Il faut donc revenir à la parole étrange du Sauveur : il y a ce que fait Dieu, - et qui est toujours conforme à sa bonté et à sa justice - , et ce que nous percevons de l'action de Dieu.
Alors que Dieu semble se taire, il est en train de nous écouter ; alors que Dieu semble impuissant, il est sans cesse au travail, dans le sens de son amour, alors que Dieu paraît absent, il conforte en silence ceux qui souffrent.
Et c'est sans doute pourquoi, dans ce contexte, Jésus insiste tellement sur la foi :"Le Fils de l'homme, quand il viendra, trouvera-t-il la foi sur la terre ?" (v.8). C'est la foi qui nous fait persévérer quand nous demandons quelque chose selon Dieu. "Croyez que vous l'avez obtenue" (Mc 11,24), nous dit Jésus, sans sourciller. "Demandez, et il vous sera donné (par Dieu" (Mt 7,7). Toute l'expérience des grands priants de la Bible va dans ce sens : alors que la souffrance leur fait voir fantasme sur fantasme, la foi leur fait entendre ce que Dieu dit de lui-même et de son œuvre.

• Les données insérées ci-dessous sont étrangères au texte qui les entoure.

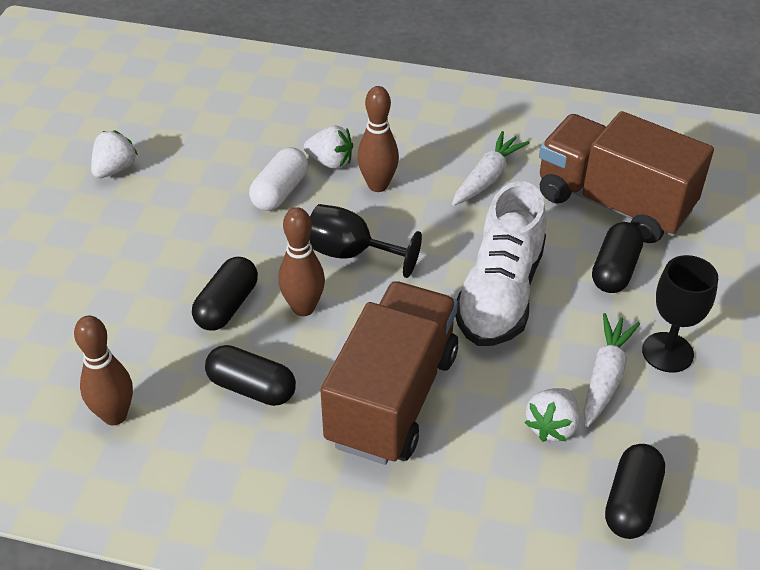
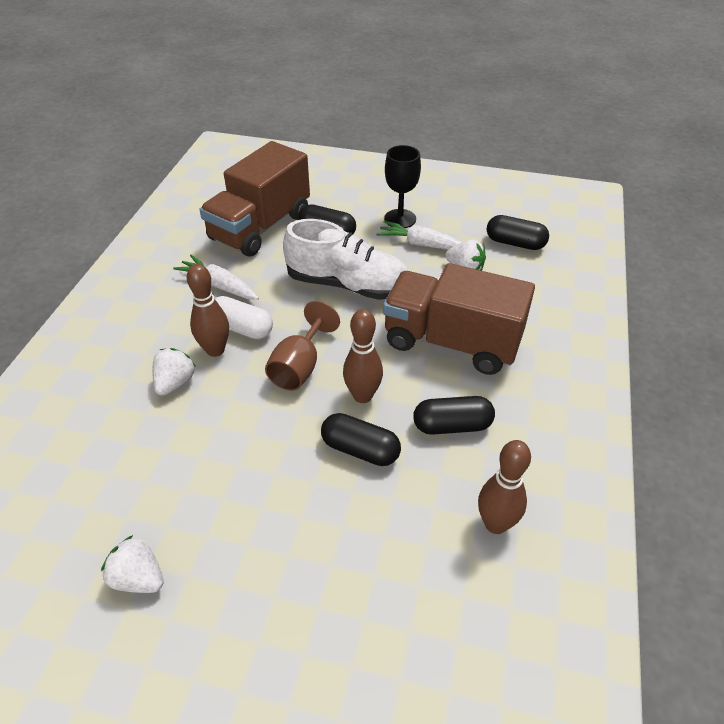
camera: 90 degrees left, 0 degrees up
(251, 388) = (452, 425): black capsule -> black capsule turned 60 degrees clockwise
(280, 191) = (210, 419): white capsule -> white capsule (242, 328)
(351, 253) = (300, 367): black goblet -> brown goblet

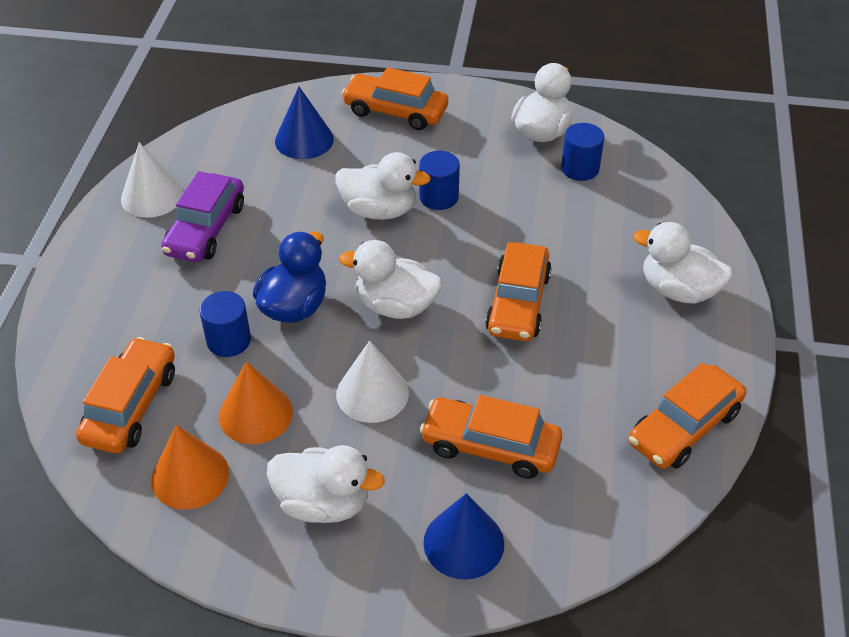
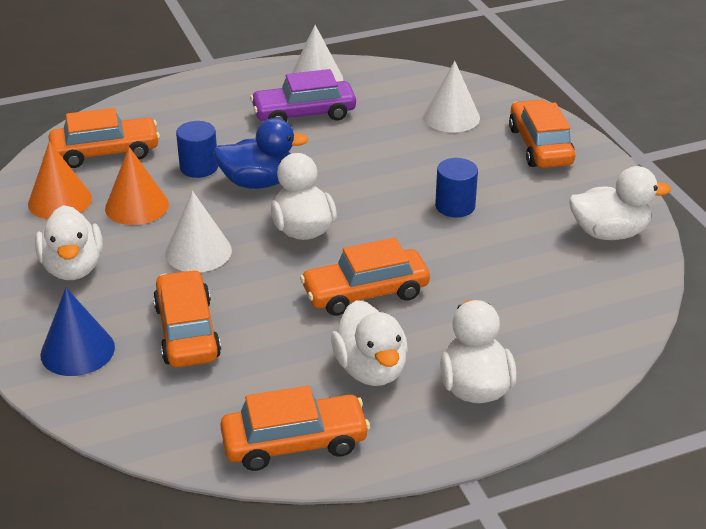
camera: 60 degrees right, 10 degrees down
(304, 140) = (451, 117): blue cone -> white cone
(379, 210) = (406, 182): white duck -> white duck (371, 369)
(580, 168) = (583, 272): blue cylinder -> none
(684, 427) = (295, 443): orange car -> orange car turned 150 degrees clockwise

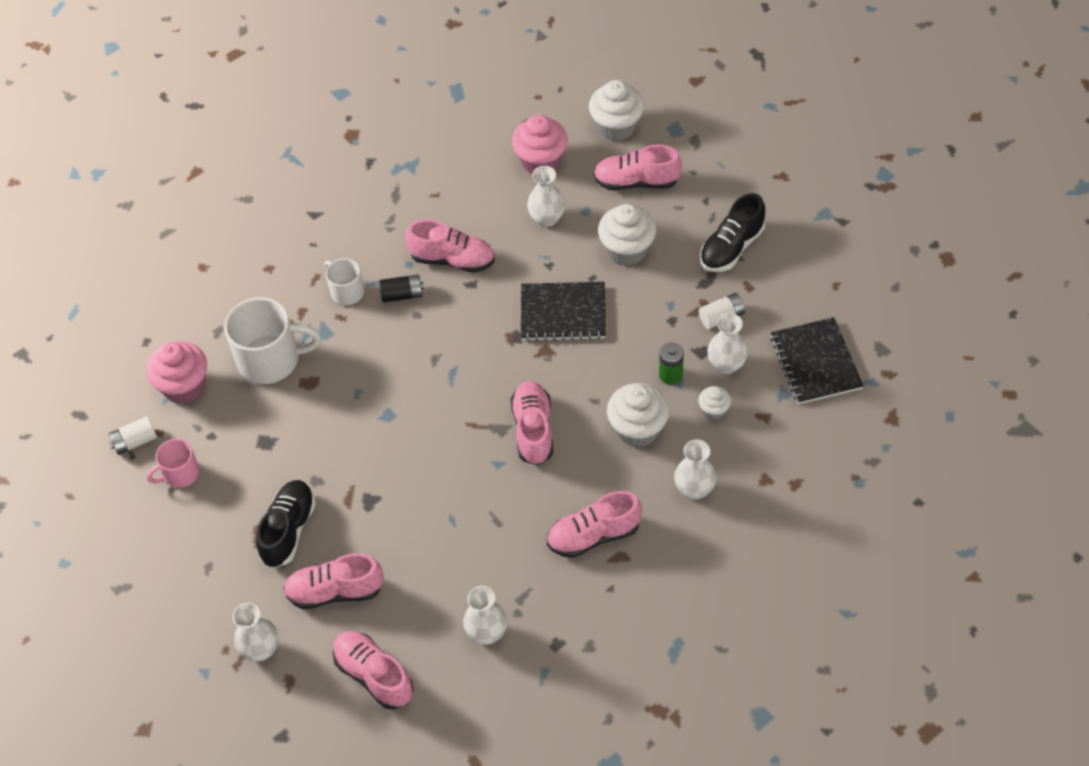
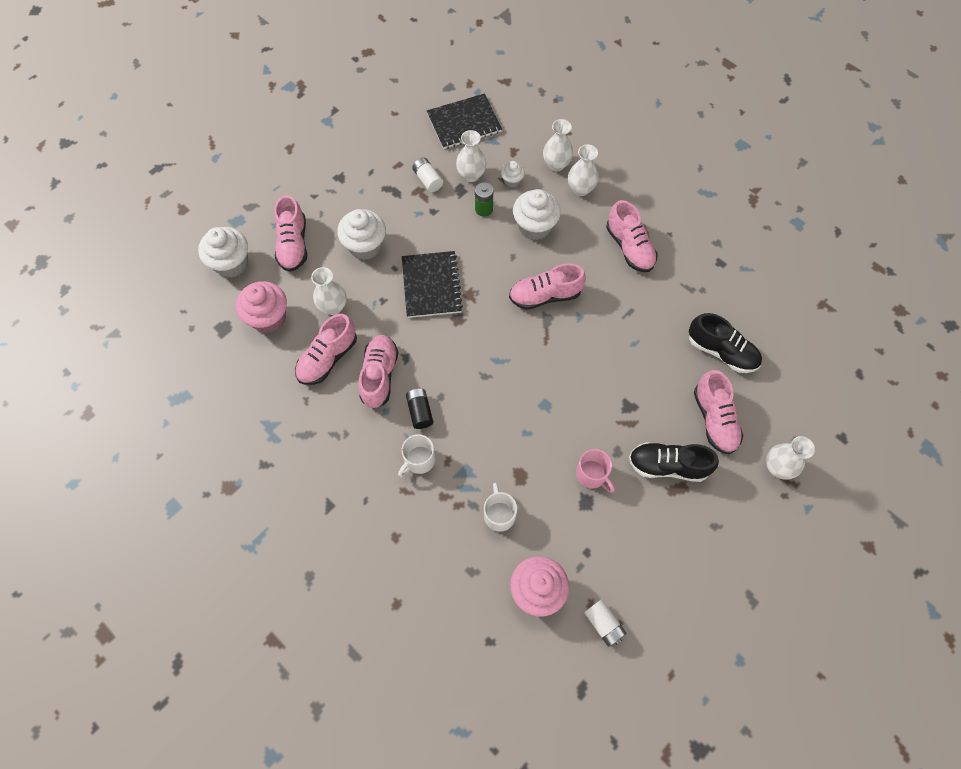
camera: 100 degrees left, 10 degrees up
(180, 474) = (630, 572): pink mug -> pink mug (592, 474)
(271, 359) = (499, 514): white mug -> white mug, size x0.55
(374, 675) = (776, 379): pink shoe -> pink shoe (328, 358)
(486, 633) = (723, 308): white vase -> white vase (556, 164)
(731, 247) = (361, 177): black shoe -> black shoe (721, 351)

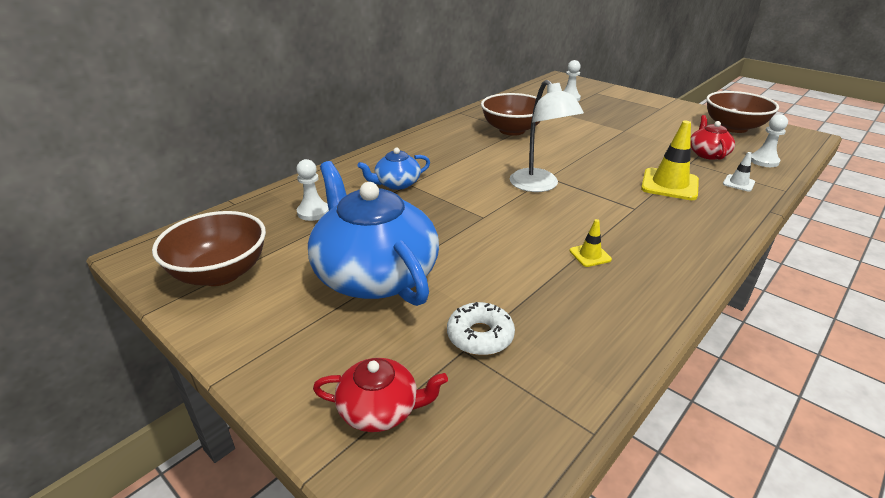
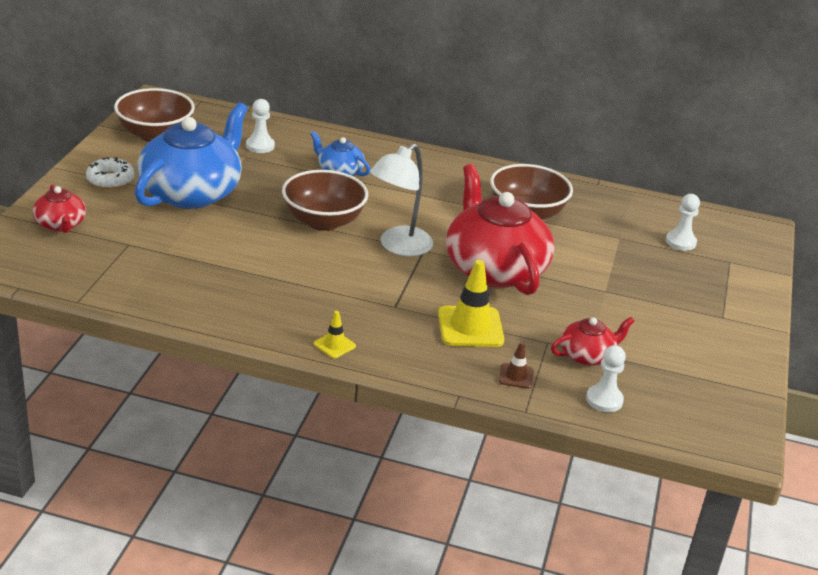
camera: 60 degrees right, 0 degrees up
(480, 336) = (146, 248): white donut -> white donut (110, 180)
(585, 157) = (494, 269): none -> red teapot
(590, 255) = (286, 286): yellow traffic cone -> yellow traffic cone (334, 345)
(733, 128) = (708, 380): brown bowl -> brown bowl (323, 221)
(738, 183) = (516, 376): white traffic cone -> brown traffic cone

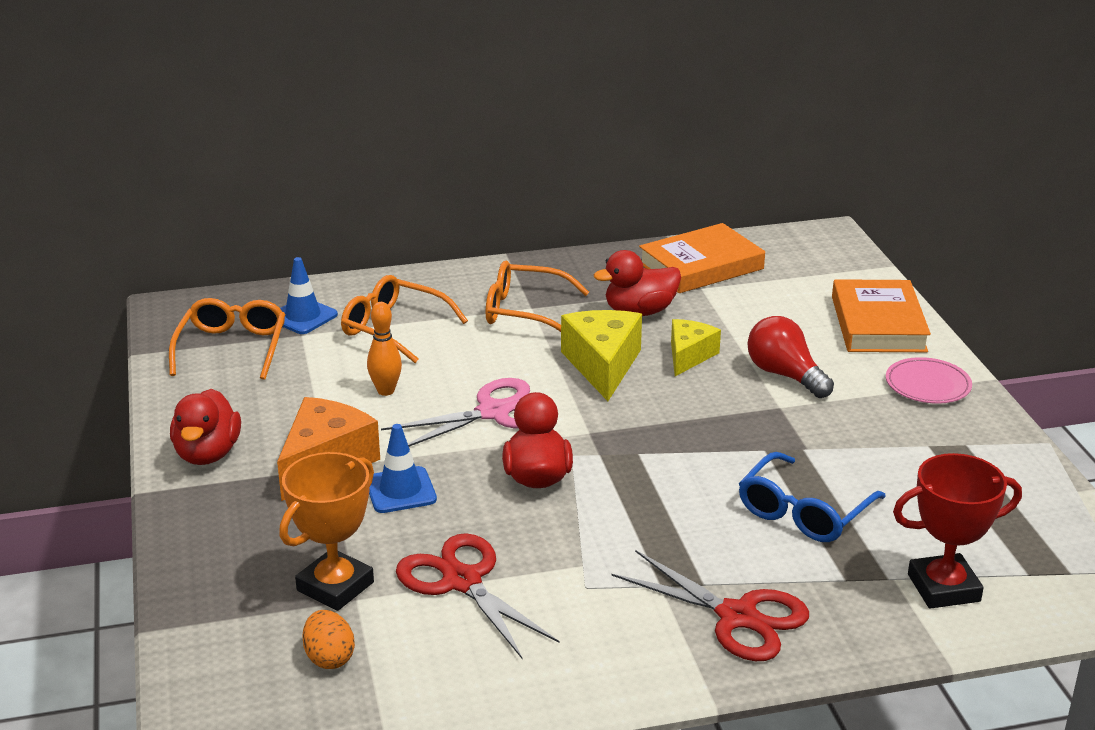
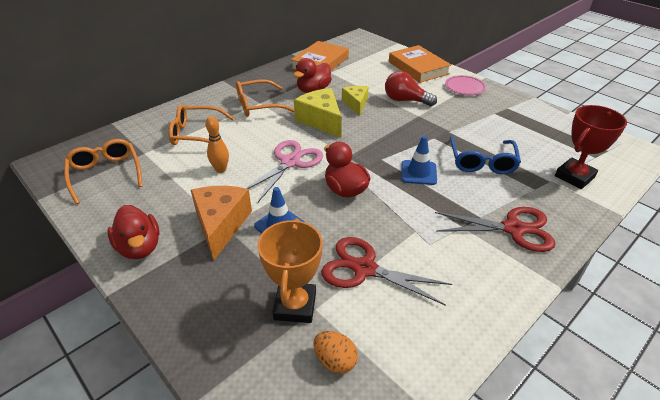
camera: 30 degrees left, 10 degrees up
(303, 316) = (137, 143): blue traffic cone -> blue traffic cone (418, 173)

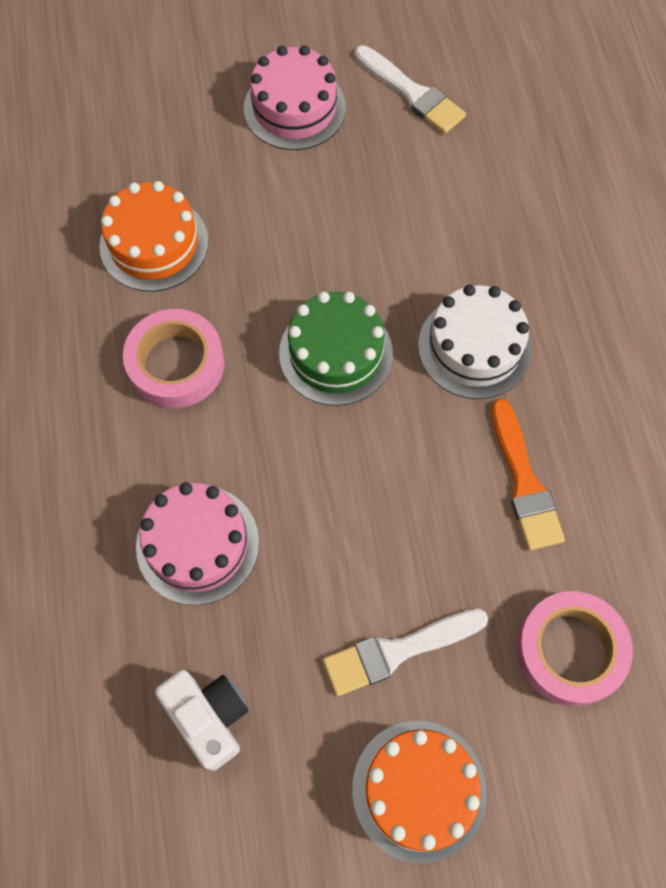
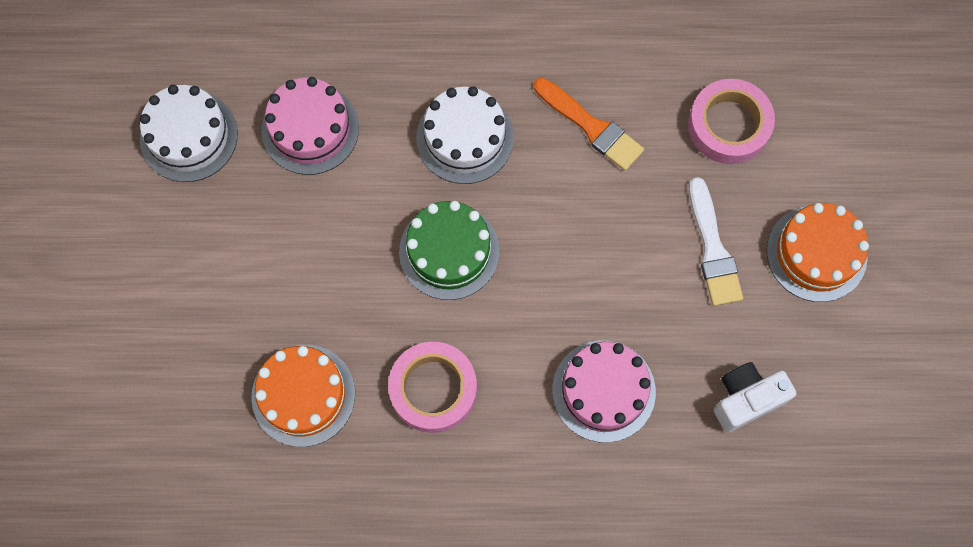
camera: 80 degrees left, 5 degrees up
(294, 108) = (179, 245): pink cake -> pink cake (310, 129)
(412, 93) = (189, 136): white brush -> white cake
(524, 482) = (591, 127): orange brush -> orange brush turned 45 degrees clockwise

La foi nous fait dépasser nos évidences, "elle est la garantie de ce qu'on espère, la preuve de ce qu'on ne voit pas" (Hb,11,1), et "c'est par la foi qu'Abraham partit, sans savoir où il allait" (11,8). Nous aimerions que l'insistance de la veuve débouche sur un exaucement sensible, Jésus , dans sa parabole, réalise beaucoup plus : il nous ouvre un espace, et c'est l'espace de notre foi.